CHARLOTTE, N.C. -- In the first public statement from a pilot of

US Airways

(LCC)

flight 1549, first officer Jeff Skiles has thanked his union for assisting him in the aftermath of the

flight's emergency landing

on the Hudson River on Thursday.

"You all need to know that when you are at the weakest, most vulnerable time of your airline career, USAPA will be there to stand shoulder-to-shoulder with you," Skiles said in a letter to fellow members of the U.S. Airline Pilots Association. A copy of the letter was obtained by

TheStreet.com

.

"I have incurred a debt to these people that can never be repaid. I can only say thank you, and tell you that you have made a difference in my life," wrote Skiles, 49, who joined US Airways in 1986.

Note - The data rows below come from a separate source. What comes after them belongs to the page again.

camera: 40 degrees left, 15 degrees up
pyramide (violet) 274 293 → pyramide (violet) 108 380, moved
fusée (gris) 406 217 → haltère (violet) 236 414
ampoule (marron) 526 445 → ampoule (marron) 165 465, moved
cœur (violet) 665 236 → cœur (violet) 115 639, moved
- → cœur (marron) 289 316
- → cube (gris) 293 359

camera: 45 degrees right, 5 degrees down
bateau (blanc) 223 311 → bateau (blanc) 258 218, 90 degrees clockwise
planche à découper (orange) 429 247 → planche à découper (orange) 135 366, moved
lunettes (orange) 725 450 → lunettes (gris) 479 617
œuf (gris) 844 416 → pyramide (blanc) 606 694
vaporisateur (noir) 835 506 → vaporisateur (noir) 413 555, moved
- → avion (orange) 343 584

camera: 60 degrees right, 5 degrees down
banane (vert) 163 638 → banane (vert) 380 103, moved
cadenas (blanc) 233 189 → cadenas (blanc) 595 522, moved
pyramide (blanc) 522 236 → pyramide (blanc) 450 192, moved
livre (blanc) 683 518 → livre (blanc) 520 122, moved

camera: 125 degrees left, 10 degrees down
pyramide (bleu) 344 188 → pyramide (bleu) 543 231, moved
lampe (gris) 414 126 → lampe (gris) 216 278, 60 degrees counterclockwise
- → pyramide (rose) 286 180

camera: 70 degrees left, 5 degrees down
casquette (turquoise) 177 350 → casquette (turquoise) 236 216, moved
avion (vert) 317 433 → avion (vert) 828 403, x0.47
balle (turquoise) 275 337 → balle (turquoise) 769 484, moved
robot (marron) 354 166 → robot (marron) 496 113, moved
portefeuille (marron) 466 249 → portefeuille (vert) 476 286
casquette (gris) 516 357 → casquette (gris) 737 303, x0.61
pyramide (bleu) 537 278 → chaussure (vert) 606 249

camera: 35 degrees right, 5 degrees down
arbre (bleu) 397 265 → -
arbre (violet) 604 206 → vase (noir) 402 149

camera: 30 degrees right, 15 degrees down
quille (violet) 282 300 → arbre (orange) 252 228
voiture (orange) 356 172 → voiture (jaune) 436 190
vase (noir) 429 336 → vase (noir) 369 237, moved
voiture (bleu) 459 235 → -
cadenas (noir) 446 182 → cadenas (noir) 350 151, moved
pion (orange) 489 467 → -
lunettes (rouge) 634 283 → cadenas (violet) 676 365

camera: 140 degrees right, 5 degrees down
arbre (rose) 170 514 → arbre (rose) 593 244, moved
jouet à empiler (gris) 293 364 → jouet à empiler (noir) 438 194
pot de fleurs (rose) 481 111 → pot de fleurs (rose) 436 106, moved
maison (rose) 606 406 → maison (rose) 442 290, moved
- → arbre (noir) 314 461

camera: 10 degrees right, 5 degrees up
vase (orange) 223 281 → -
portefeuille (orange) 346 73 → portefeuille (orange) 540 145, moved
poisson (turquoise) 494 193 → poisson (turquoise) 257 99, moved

Skiles handled the takeoff and was at the controls when the birds flew into the engine of the Airbus A320. At that point, he handed the flying off to the captain, Chesley "Sully" Sullenberger. "Your aircraft," said Skiles, according to the cockpit voice recorder. Then, with Sullenberger at the controls, Skiles attempted to restart the engines and began working through emergency landing procedures.

"On Thursday, many of fellow union members dropped everything, postponed their lives and rushed to New York to aid Sully, Donna, Sheila, Doreen and me in our time of greatest need," Skiles wrote, referring to Sullenberger and the three veteran flight attendants: Donna Dent, Shelia Dail and Doreen Welsh. All three have at least 26 years experience with US Airways: Welsh has 38 years experience.

"Before we even left the ferry dock where the boats dropped us off, Dan Britt (La Guardia vice chairman) was on the scene coordinating with the police," he wrote.

At the hospital, Skiles wrote, three union leaders and the USAPA attorney arrived to help out, and later, at the hotel, the union accident investigation team arrived quickly. Skiles personally thanks a dozen union leaders. One was by his side through his entire interview with the National Transportation Safety Board, he writes.

Additionally, a representative of the Air Line Pilots Association from

United

(UAUA)

representative greeted his plane in Chicago and offered to drive Skiles wherever he needed to go. Last year, USAPA replaced ALPA, which has represented US Airways pilots since 1951, in a bitter union election.

Additionally, despite the conflict, shortly after the crash landing, union president Steve Bradford "received a personal email from ALPA president John Prater offering assistance and expressing concern for the well-being of our crew," according to a letter USAPA sent to its members.

In his letter, Skiles noted that so much had occurred following the accident that by Friday, he though the accident had occurred three or four days earlier.

"It was on the second day when I made a comment to Valerie Wells (a fellow pilot and USAPA committee member) about the accident being three or four days ago. She said, 'What do you mean? It was just yesterday afternoon.' The enormity of the USAPA effort had made me lose track of time. It hit me then. I looked around and realized that these people, all of them, had set aside their lives to rush to my aid.

"They didn't have to do this. They didn't want to spend their days in the LGA Marriott investigating an accident. They all dropped what they were doing and postponed their lives to help me," Skiles wrote. "I cannot tell you how deeply, deeply moved I am by this and how eternally grateful I am to each and every one of them."